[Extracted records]
<<<<
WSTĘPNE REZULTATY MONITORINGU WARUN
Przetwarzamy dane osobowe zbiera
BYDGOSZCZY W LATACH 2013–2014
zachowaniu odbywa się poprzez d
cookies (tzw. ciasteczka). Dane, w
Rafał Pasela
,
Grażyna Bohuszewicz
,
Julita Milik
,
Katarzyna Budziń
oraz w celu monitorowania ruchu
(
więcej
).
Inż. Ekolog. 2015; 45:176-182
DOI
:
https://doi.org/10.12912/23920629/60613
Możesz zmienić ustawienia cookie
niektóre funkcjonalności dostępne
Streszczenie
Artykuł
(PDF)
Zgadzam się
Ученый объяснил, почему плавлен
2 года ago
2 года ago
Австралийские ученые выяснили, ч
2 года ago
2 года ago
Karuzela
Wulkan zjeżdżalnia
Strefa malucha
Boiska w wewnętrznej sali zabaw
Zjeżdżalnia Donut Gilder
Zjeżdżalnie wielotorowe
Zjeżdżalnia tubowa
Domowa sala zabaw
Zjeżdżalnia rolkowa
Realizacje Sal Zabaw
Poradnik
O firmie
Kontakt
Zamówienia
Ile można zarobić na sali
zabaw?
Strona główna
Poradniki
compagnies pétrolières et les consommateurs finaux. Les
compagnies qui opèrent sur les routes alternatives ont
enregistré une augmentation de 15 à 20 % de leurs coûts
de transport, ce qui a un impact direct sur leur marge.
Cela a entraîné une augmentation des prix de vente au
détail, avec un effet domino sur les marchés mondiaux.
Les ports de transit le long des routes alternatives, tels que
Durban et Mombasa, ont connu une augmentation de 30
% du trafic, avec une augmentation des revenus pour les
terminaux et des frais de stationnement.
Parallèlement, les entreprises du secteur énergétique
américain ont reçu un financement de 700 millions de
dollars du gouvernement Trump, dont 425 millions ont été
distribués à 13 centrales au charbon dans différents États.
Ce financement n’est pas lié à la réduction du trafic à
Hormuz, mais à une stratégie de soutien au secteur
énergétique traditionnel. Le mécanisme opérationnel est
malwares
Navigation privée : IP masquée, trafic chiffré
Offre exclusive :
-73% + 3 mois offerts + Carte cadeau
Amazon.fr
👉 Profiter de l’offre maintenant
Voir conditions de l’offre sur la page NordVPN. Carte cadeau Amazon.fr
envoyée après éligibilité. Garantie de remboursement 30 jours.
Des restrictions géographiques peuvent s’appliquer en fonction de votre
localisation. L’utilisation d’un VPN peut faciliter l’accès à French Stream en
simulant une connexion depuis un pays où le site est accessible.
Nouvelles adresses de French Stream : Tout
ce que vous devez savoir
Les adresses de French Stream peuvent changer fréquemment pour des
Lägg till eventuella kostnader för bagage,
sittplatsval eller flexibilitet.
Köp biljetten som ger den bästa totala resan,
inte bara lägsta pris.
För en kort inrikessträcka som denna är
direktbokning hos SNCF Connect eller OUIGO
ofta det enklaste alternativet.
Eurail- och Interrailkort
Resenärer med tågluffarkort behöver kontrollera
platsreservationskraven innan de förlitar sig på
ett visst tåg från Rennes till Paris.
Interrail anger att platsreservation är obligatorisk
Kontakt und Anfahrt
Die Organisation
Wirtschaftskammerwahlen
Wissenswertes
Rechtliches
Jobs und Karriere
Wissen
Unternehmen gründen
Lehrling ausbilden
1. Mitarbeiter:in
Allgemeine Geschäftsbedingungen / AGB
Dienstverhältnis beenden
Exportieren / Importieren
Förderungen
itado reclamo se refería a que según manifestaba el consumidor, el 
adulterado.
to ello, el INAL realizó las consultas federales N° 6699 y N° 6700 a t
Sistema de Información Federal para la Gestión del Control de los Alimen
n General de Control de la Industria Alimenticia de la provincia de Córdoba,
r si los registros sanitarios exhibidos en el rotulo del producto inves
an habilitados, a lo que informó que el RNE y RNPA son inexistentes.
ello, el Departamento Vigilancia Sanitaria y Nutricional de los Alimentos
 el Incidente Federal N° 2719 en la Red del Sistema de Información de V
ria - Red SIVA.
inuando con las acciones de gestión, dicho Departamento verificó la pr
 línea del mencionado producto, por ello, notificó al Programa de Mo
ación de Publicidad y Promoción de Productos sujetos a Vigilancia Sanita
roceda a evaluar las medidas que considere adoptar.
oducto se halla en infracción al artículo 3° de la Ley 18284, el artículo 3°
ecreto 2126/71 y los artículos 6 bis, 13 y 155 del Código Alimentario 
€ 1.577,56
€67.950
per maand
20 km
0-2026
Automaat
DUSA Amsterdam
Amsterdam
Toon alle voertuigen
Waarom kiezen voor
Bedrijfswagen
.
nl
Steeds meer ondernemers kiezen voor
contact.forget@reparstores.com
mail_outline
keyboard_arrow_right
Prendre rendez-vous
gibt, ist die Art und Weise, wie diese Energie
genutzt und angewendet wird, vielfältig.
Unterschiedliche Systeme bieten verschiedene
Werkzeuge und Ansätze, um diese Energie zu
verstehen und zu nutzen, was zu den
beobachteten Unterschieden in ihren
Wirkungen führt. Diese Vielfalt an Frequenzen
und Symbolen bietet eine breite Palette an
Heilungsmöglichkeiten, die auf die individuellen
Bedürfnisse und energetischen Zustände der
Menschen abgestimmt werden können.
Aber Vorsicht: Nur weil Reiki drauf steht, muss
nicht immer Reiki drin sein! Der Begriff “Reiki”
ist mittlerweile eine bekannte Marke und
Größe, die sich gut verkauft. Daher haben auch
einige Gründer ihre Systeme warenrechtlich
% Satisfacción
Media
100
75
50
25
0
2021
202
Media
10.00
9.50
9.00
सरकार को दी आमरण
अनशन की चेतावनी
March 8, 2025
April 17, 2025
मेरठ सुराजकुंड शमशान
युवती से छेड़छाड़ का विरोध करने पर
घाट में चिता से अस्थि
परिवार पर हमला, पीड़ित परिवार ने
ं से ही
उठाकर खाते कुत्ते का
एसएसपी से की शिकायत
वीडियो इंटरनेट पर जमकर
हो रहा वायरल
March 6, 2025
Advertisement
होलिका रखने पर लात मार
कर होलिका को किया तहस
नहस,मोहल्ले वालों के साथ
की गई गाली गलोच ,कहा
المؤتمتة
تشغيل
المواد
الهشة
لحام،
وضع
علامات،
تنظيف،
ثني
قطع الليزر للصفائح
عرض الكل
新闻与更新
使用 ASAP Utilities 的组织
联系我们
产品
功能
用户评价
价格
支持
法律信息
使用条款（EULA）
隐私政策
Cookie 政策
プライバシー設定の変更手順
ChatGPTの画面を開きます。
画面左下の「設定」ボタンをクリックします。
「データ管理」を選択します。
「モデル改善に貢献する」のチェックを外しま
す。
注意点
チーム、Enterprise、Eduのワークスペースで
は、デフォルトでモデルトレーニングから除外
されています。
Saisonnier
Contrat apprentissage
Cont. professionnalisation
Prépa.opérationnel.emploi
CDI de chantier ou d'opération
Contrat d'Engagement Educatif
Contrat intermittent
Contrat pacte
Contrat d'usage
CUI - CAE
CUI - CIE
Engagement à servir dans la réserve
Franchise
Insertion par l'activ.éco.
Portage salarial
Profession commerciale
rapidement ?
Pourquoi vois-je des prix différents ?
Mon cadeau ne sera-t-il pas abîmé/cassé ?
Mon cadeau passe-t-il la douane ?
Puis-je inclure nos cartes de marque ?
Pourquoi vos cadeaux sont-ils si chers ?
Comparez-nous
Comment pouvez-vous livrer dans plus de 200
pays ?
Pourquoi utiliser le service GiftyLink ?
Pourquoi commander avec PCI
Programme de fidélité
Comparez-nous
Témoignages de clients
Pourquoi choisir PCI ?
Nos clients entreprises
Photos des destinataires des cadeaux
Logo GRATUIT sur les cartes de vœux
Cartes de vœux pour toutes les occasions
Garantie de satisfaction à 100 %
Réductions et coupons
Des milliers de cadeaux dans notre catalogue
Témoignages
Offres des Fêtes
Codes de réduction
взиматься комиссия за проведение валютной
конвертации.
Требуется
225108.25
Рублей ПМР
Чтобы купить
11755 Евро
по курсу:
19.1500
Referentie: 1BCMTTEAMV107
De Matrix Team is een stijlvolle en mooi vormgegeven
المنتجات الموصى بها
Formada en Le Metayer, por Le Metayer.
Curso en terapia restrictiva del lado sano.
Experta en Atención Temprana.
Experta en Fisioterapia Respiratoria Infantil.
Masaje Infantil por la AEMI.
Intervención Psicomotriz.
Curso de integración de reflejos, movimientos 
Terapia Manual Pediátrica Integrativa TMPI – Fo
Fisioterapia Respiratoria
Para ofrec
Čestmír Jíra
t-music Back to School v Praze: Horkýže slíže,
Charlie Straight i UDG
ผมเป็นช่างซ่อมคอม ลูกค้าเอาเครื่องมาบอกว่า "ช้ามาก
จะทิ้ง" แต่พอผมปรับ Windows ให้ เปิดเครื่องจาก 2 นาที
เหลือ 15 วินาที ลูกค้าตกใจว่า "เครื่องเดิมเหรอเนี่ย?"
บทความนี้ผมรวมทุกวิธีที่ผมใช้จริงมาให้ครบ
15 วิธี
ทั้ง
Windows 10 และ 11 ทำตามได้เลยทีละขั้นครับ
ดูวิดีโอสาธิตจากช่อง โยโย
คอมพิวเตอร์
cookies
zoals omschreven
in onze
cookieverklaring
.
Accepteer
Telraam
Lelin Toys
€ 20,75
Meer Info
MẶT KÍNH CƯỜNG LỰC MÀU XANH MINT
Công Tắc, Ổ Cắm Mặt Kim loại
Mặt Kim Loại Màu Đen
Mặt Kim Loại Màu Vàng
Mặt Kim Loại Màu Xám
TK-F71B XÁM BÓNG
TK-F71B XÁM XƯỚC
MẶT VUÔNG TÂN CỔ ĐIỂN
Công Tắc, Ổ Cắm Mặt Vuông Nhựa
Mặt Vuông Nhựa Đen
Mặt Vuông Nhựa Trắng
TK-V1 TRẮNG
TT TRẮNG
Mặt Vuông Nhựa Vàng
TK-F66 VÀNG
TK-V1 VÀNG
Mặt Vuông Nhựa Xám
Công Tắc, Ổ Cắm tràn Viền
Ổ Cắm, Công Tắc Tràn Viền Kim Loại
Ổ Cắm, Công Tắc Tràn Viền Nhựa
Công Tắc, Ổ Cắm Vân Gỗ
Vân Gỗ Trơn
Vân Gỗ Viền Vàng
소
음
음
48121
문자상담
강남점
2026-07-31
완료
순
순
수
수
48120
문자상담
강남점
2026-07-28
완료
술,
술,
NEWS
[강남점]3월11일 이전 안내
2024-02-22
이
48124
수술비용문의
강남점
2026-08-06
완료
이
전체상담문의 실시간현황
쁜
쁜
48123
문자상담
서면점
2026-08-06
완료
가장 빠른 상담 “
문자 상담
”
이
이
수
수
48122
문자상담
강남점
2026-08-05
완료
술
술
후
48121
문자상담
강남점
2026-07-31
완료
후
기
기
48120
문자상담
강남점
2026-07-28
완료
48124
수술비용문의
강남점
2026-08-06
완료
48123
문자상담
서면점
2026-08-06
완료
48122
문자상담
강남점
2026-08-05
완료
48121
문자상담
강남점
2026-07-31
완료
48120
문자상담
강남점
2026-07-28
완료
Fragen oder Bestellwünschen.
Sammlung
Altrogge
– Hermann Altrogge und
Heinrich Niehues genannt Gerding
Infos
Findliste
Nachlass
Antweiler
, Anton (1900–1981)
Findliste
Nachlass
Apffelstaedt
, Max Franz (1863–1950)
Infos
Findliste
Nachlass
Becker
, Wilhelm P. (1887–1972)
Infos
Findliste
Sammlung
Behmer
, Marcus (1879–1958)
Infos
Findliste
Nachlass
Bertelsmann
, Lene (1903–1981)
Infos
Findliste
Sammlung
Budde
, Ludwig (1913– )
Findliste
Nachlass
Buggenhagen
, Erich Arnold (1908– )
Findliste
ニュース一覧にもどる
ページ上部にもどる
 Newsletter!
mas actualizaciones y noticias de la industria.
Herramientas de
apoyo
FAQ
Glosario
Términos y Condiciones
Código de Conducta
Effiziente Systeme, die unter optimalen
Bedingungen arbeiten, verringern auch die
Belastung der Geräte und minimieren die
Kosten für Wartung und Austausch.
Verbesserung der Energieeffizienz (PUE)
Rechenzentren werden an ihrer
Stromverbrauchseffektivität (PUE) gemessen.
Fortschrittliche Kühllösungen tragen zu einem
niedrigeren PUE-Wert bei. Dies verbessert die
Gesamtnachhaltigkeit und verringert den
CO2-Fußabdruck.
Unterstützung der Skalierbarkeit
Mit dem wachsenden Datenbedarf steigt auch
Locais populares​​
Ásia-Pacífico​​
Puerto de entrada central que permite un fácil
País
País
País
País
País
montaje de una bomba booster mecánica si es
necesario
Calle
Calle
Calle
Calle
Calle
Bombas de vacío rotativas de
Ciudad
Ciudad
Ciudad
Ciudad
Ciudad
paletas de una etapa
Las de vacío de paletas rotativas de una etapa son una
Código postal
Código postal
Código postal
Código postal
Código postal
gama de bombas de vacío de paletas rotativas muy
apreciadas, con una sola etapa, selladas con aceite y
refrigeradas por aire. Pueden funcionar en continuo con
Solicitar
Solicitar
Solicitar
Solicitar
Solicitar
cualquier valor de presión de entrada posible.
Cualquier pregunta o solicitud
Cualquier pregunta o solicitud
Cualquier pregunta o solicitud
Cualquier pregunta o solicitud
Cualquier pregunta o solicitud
>>>>
◆ **Task instructions**:
Looking back over the data above, restate word for word the lines that begin at the line with "Heilungsmöglichkeiten, die auf" and end at the line with "Pourquoi commander avec PCI", inclusive.

◆ **Answer below**:
Heilungsmöglichkeiten, die auf die individuellen
Bedürfnisse und energetischen Zustände der
Menschen abgestimmt werden können.
Aber Vorsicht: Nur weil Reiki drauf steht, muss
nicht immer Reiki drin sein! Der Begriff “Reiki”
ist mittlerweile eine bekannte Marke und
Größe, die sich gut verkauft. Daher haben auch
einige Gründer ihre Systeme warenrechtlich
% Satisfacción
Media
100
75
50
25
0
2021
202
Media
10.00
9.50
9.00
सरकार को दी आमरण
अनशन की चेतावनी
March 8, 2025
April 17, 2025
मेरठ सुराजकुंड शमशान
युवती से छेड़छाड़ का विरोध करने पर
घाट में चिता से अस्थि
परिवार पर हमला, पीड़ित परिवार ने
ं से ही
उठाकर खाते कुत्ते का
एसएसपी से की शिकायत
वीडियो इंटरनेट पर जमकर
हो रहा वायरल
March 6, 2025
Advertisement
होलिका रखने पर लात मार
कर होलिका को किया तहस
नहस,मोहल्ले वालों के साथ
की गई गाली गलोच ,कहा
المؤتمتة
تشغيل
المواد
الهشة
لحام،
وضع
علامات،
تنظيف،
ثني
قطع الليزر للصفائح
عرض الكل
新闻与更新
使用 ASAP Utilities 的组织
联系我们
产品
功能
用户评价
价格
支持
法律信息
使用条款（EULA）
隐私政策
Cookie 政策
プライバシー設定の変更手順
ChatGPTの画面を開きます。
画面左下の「設定」ボタンをクリックします。
「データ管理」を選択します。
「モデル改善に貢献する」のチェックを外しま
す。
注意点
チーム、Enterprise、Eduのワークスペースで
は、デフォルトでモデルトレーニングから除外
されています。
Saisonnier
Contrat apprentissage
Cont. professionnalisation
Prépa.opérationnel.emploi
CDI de chantier ou d'opération
Contrat d'Engagement Educatif
Contrat intermittent
Contrat pacte
Contrat d'usage
CUI - CAE
CUI - CIE
Engagement à servir dans la réserve
Franchise
Insertion par l'activ.éco.
Portage salarial
Profession commerciale
rapidement ?
Pourquoi vois-je des prix différents ?
Mon cadeau ne sera-t-il pas abîmé/cassé ?
Mon cadeau passe-t-il la douane ?
Puis-je inclure nos cartes de marque ?
Pourquoi vos cadeaux sont-ils si chers ?
Comparez-nous
Comment pouvez-vous livrer dans plus de 200
pays ?
Pourquoi utiliser le service GiftyLink ?
Pourquoi commander avec PCI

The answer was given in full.